Artin 2nd Ed. Problem 12.5.3

Question

The problem says "Find the generator for the ideal of $\mathbb{Z}[i]$ generated by $3 + 4i$ and $4 + 7i$."

I don't understand the question. It asks us to find the generator of the ideal, but then it tells us what the ideal is generated by.

Here is an attempted solution using the tip from kjo:

We are looking for the GCD of $3 + 4i$ and $4 + 7i$ in $\mathbb{Z}[i]$.

We will find it using a Guassian version of the Euclidean Algorithm.

$||3 + 4i|| = 25$ and $||4 + 7i|| = 65$

The GCD of these norms is 5. Any common divisor of our numbers $3 + 4i$ and $4 + 7i$ must divide $5$.

$5 = (2 + i)(2 - i)$

Calculate: $\frac{3 + 4i}{2 + i} = \frac{(3 + 4i)(2 - i)}{(2 + i)(2 - i)} = \frac{10 + 5i}{5} = 2 + i$

So $2 + i$ divides $3 + 4i$.

Calculate: $\frac{4 + 7i}{2 + i} = \frac{(4 + 7i)(2 - i)}{(2 + i)(2 - i)} = \frac{15 + 10i}{5} = 3 + 2i$

So $2 + i$ is the GCD of $3 + 4i$ and $4 + 7i$ so it is the generator for the ideal.

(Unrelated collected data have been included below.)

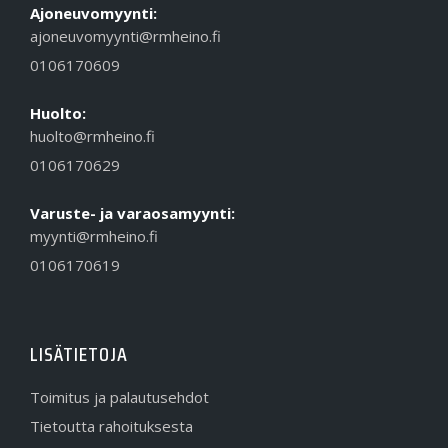
Ajoneuvomyynti:
ajoneuvomyynti@rmheino.fi
0106170609
Huolto:
huolto@rmheino.fi
0106170629
Varuste- ja varaosamyynti:
myynti@rmheino.fi
0106170619
LISÄTIETOJA
Toimitus ja palautusehdot
Tietoutta rahoituksesta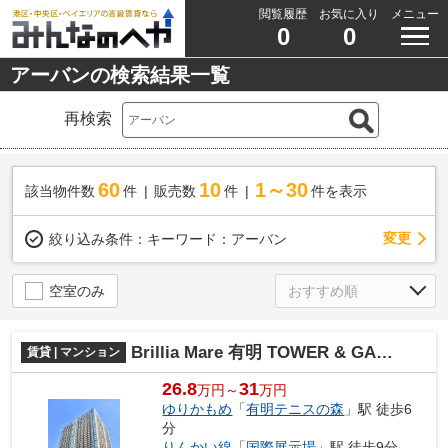
閲覧履歴
お気に入り
メニュー
0
0
アーバンの検索結果一覧
再検索
60
10
1～30
該当物件数
件
販売数
件
件を表示
変更
絞り込み条件：
キーワード：アーバン
空室のみ
Brillia Mare 有明 TOWER & GARDEN（ブリリアマーレ有明タワー＆ガーデン）
賃貸 | マンション
26.8
31
万円～
万円
ゆりかもめ
「
有明テニスの森
」駅 徒歩6
分
りんかい線
「
国際展示場
」駅 徒歩9分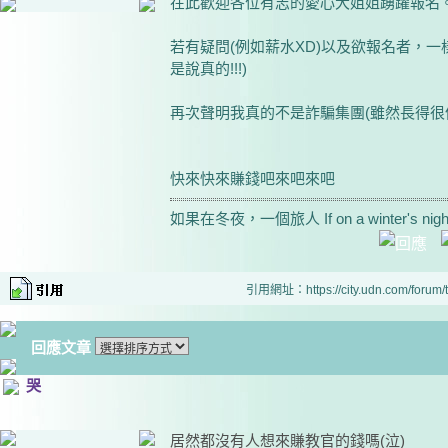
在此歡迎各位有志的愛心大姐姐踴躍報名
若有疑問(例如薪水XD)以及欲報名者，一樣~
是說真的!!!)
再次聲明我真的不是詐騙集團(雖然長得很
快來快來賺錢吧來吧來吧
如果在冬夜，一個旅人 If on a winter's night ,
引用網址：https://city.udn.com/forum
回應文章
哭
居然都沒有人想來賺教官的錢嗎(泣)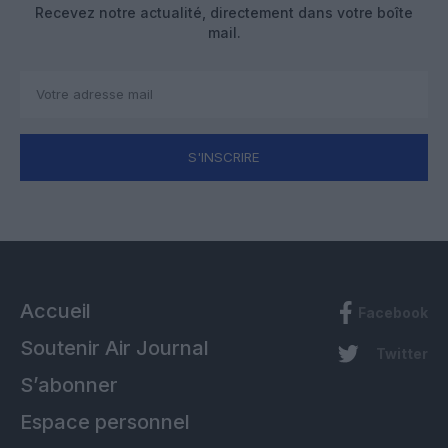
Recevez notre actualité, directement dans votre boîte
mail.
S'INSCRIRE
Accueil
Facebook
Soutenir Air Journal
Twitter
S’abonner
Espace personnel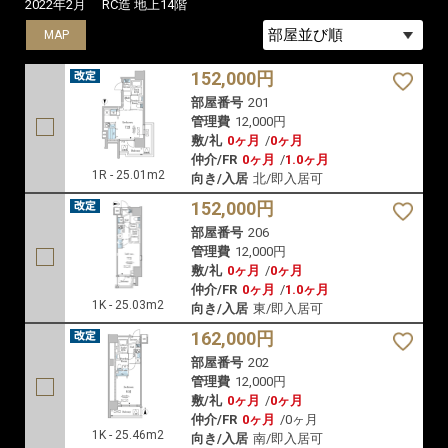
2022年2月
RC造 地上14階
MAP
MAP
MAP
152,000円
部屋番号
201
管理費
12,000円
敷/礼
0ヶ月
/
0ヶ月
仲介/FR
0ヶ月
/
1.0ヶ月
1R - 25.01m2
向き/入居
北/即入居可
152,000円
部屋番号
206
管理費
12,000円
敷/礼
0ヶ月
/
0ヶ月
仲介/FR
0ヶ月
/
1.0ヶ月
1K - 25.03m2
向き/入居
東/即入居可
162,000円
部屋番号
202
管理費
12,000円
敷/礼
0ヶ月
/
0ヶ月
仲介/FR
0ヶ月
/
0ヶ月
1K - 25.46m2
向き/入居
南/即入居可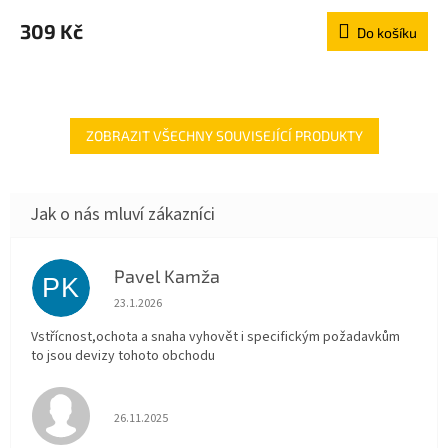
309 Kč
Do košíku
ZOBRAZIT VŠECHNY SOUVISEJÍCÍ PRODUKTY
Pavel Kamža
PK
Hodnocení obchodu je 5 z 5 hvězdiček.
23.1.2026
Vstřícnost,ochota a snaha vyhovět i specifickým požadavkům
to jsou devizy tohoto obchodu
Hodnocení obchodu je 5 z 5 hvězdiček.
26.11.2025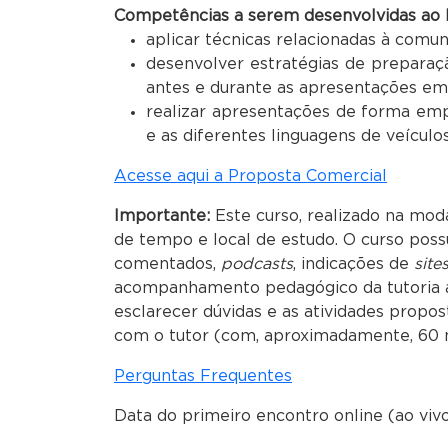
Competências a serem desenvolvidas ao 
aplicar técnicas relacionadas à comun
desenvolver estratégias de prepara
antes e durante as apresentações em
realizar apresentações de forma emp
e as diferentes linguagens de veícul
Acesse aqui a Proposta Comercial
Importante:
Este curso, realizado na moda
de tempo e local de estudo. O curso poss
comentados,
podcasts
, indicações de
site
acompanhamento pedagógico da tutoria a 
esclarecer dúvidas e as atividades propos
com o tutor (com, aproximadamente, 60 
Perguntas Frequentes
Data do primeiro encontro online (ao viv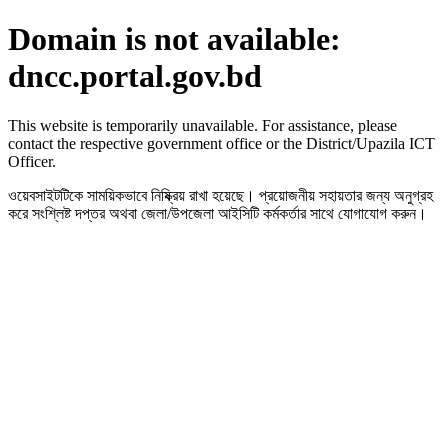
Domain is not available:
dncc.portal.gov.bd
This website is temporarily unavailable. For assistance, please
contact the respective government office or the District/Upazila ICT
Officer.
ওয়েবসাইটটিকে সাময়িকভাবে নিষ্ক্রিয় রাখা হয়েছে। প্রয়োজনীয় সহায়তার জন্য অনুগ্রহ
করে সংশ্লিষ্ট দপ্তর অথবা জেলা/উপজেলা আইসিটি কর্মকর্তার সাথে যোগাযোগ করুন।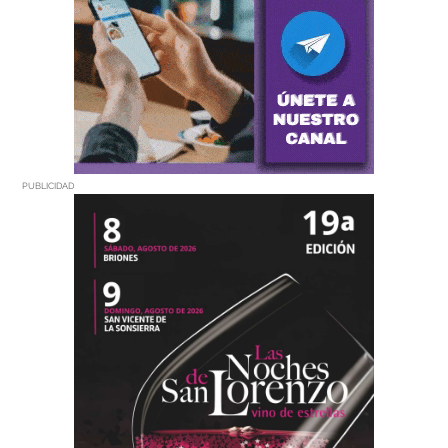
PUBLICIDAD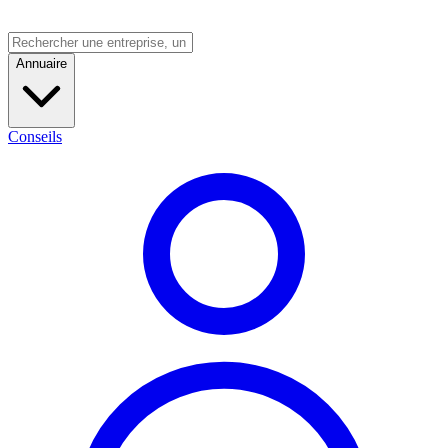
Annuaire
Conseils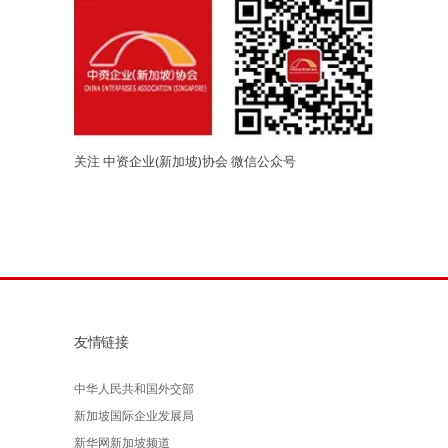
关注 中资企业(新加坡)协会 微信公众号
友情链接
中华人民共和国外交部
新加坡国际企业发展局
新华网新加坡频道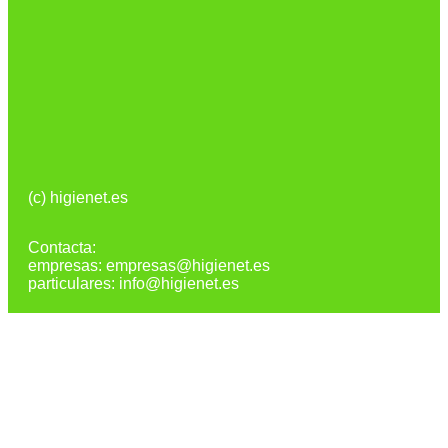
(c) higienet.es
Contacta:
empresas: empresas@higienet.es
particulares: info@higienet.es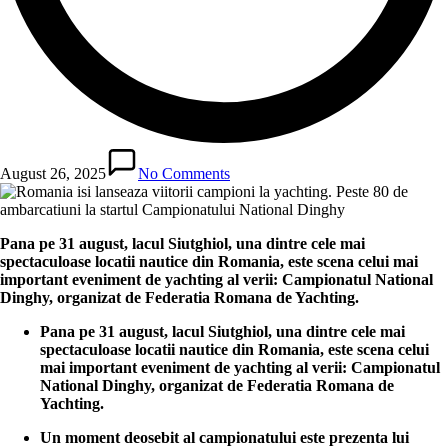
August 26, 2025
No Comments
Pana pe 31 august, lacul Siutghiol, una dintre cele mai
spectaculoase locatii nautice din Romania, este scena celui mai
important eveniment de yachting al verii: Campionatul National
Dinghy, organizat de Federatia Romana de Yachting.
Pana pe 31 august, lacul Siutghiol, una dintre cele mai
spectaculoase locatii nautice din Romania, este scena celui
mai important eveniment de yachting al verii: Campionatul
National Dinghy, organizat de Federatia Romana de
Yachting.
Un moment deosebit al campionatului este prezenta lui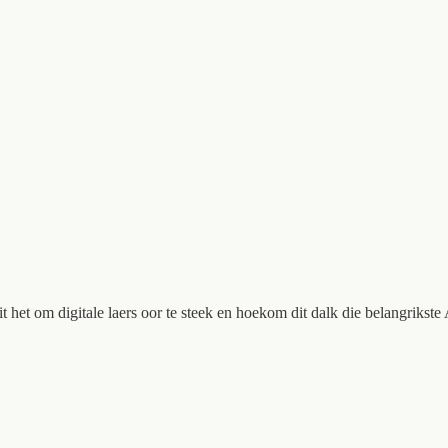
het om digitale laers oor te steek en hoekom dit dalk die belangrikste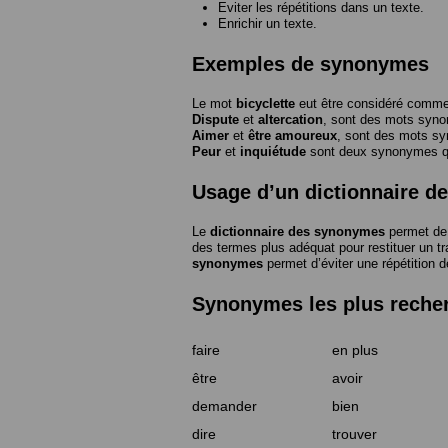
Eviter les répétitions dans un texte.
Enrichir un texte.
Exemples de synonymes
Le mot
bicyclette
eut être considéré com
Dispute
et
altercation
, sont des mots syn
Aimer
et
être amoureux
, sont des mots s
Peur
et
inquiétude
sont deux synonymes que
Usage d’un dictionnaire 
Le
dictionnaire des synonymes
permet de 
des termes plus adéquat pour restituer un trai
synonymes
permet d’éviter une répétition d
Synonymes les plus reche
faire
en plus
être
avoir
demander
bien
dire
trouver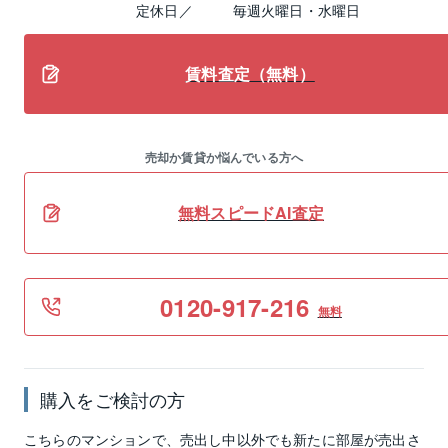
定休日／
毎週火曜日・水曜日
賃料査定（無料）
売却か賃貸か悩んでいる方へ
無料スピードAI査定
0120-917-216
無料
購入をご検討の方
こちらのマンションで、売出し中以外でも新たに部屋が売出さ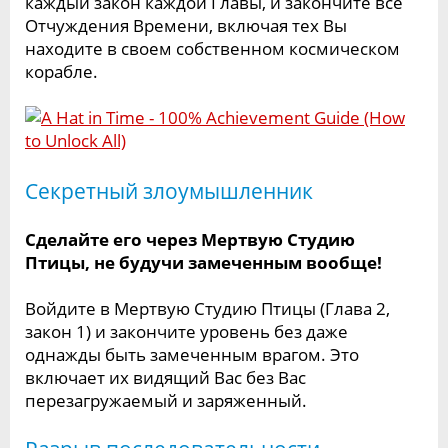
каждый закон каждой Главы, и закончите все
Отчуждения Времени, включая тех Вы
находите в своем собственном космическом
корабле.
Секретный злоумышленник
Сделайте его через Мертвую Студию
Птицы, не будучи замеченным вообще!
Войдите в Мертвую Студию Птицы (Глава 2,
закон 1) и закончите уровень без даже
однажды быть замеченным врагом. Это
включает их видящий Вас без Вас
перезагружаемый и заряженный.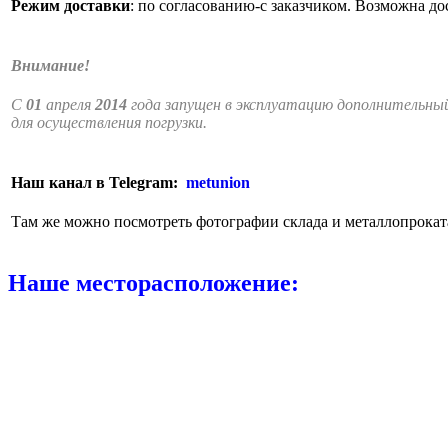
Режим доставки
: по
согласованию-с
заказчиком. Возможна до
Внимание!
С
01
апреля
2014
года запущен в эксплуатацию дополнительный
для осуществления погрузки.
Наш канал в Telegram:
metunion
Там же можно посмотреть фотографии склада и металлопрокат
Наше месторасположение: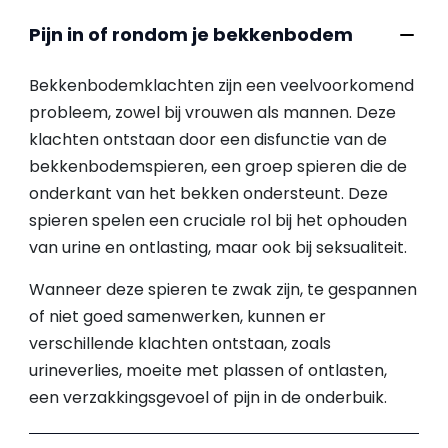
Pijn in of rondom je bekkenbodem
Bekkenbodemklachten zijn een veelvoorkomend
probleem, zowel bij vrouwen als mannen. Deze
klachten ontstaan door een disfunctie van de
bekkenbodemspieren, een groep spieren die de
onderkant van het bekken ondersteunt. Deze
spieren spelen een cruciale rol bij het ophouden
van urine en ontlasting, maar ook bij seksualiteit.
Wanneer deze spieren te zwak zijn, te gespannen
of niet goed samenwerken, kunnen er
verschillende klachten ontstaan, zoals
urineverlies, moeite met plassen of ontlasten,
een verzakkingsgevoel of pijn in de onderbuik.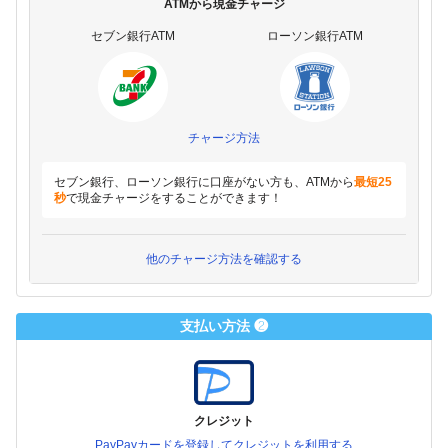
ATMから現金チャージ
セブン銀行ATM
ローソン銀行ATM
チャージ方法
セブン銀行、ローソン銀行に口座がない方も、ATMから
最短25
秒
で現金チャージをすることができます！
他のチャージ方法を確認する
支払い方法 ❷
クレジット
PayPayカードを登録してクレジットを利用する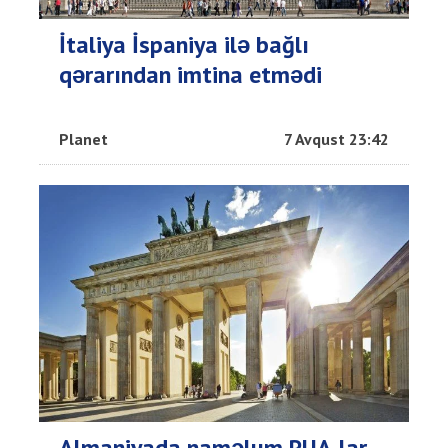
İtaliya İspaniya ilə bağlı
qərarından imtina etmədi
Planet
7 Avqust 23:42
Almaniyada naməlum PUA-lar -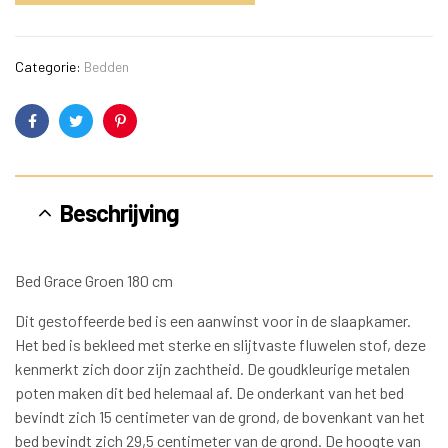
Categorie:
Bedden
Facebook
Twitter
Pinterest
Beschrijving
Bed Grace Groen 180 cm
Dit gestoffeerde bed is een aanwinst voor in de slaapkamer.
Het bed is bekleed met sterke en slijtvaste fluwelen stof, deze
kenmerkt zich door zijn zachtheid. De goudkleurige metalen
poten maken dit bed helemaal af. De onderkant van het bed
bevindt zich 15 centimeter van de grond, de bovenkant van het
bed bevindt zich 29,5 centimeter van de grond. De hoogte van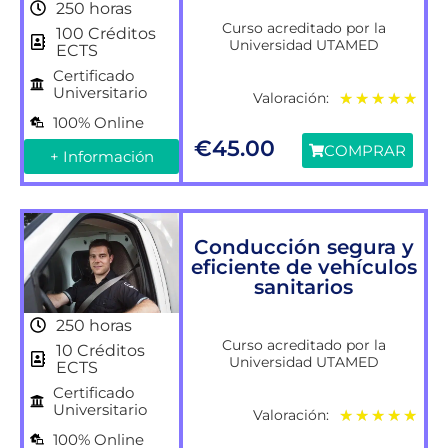
250 horas
Curso acreditado por la
100 Créditos
Universidad UTAMED
ECTS
Certificado
Universitario
Valoración:
★
★
★
★
★
100% Online
€
45.00
COMPRAR
+ Información
Conducción segura y
eficiente de vehículos
sanitarios
250 horas
Curso acreditado por la
10 Créditos
Universidad UTAMED
ECTS
Certificado
Universitario
Valoración:
★
★
★
★
★
100% Online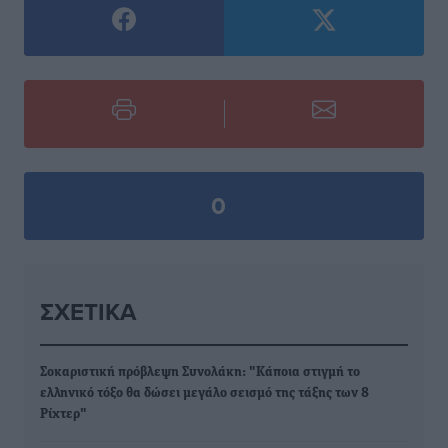
0
ΣΧΕΤΙΚΆ
Σοκαριστική πρόβλεψη Συνολάκη: "Κάποια στιγμή το
ελληνικό τόξο θα δώσει μεγάλο σεισμό της τάξης των 8
Ρίχτερ"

EDIT: I think I got it. I made some silly mistakes on my solution before. Thanks for the help everyone!

Answer 1

Hint $\ $ Eliminate to get the coef of $\,i\,$ to be $= 1\!:\ $ $ 2(3\!+\!4i)-(4\!+\!7i) = 2+i =:\alpha \in I.\,$

$$\begin{eqnarray}\alpha\mid \alpha\alpha' = \color{#0a0}5,\ \ {\rm so}\ \ {\rm mod}\,\ 2\!+\!i\!:\,\ \color{#c00}{i\equiv -2} &\,\Rightarrow\,& 3\!+\!4\color{#c00}i\equiv 3\!+\!4(\color{#c00}{-2})\equiv\ \ \ {-}\color{#0a0}5\ \equiv\ 0\\ &\Rightarrow& 4\!+\!7\color{#c00}i\equiv 4\!+\!7(\color{#c00}{-2})\equiv -2(\color{#0a0}5)\equiv 0 \end{eqnarray}\qquad\ \ $$

Therefore $\ I = (i+2)\ $ (why?). $ $ Alternatively, apply the Euclidean algorithm.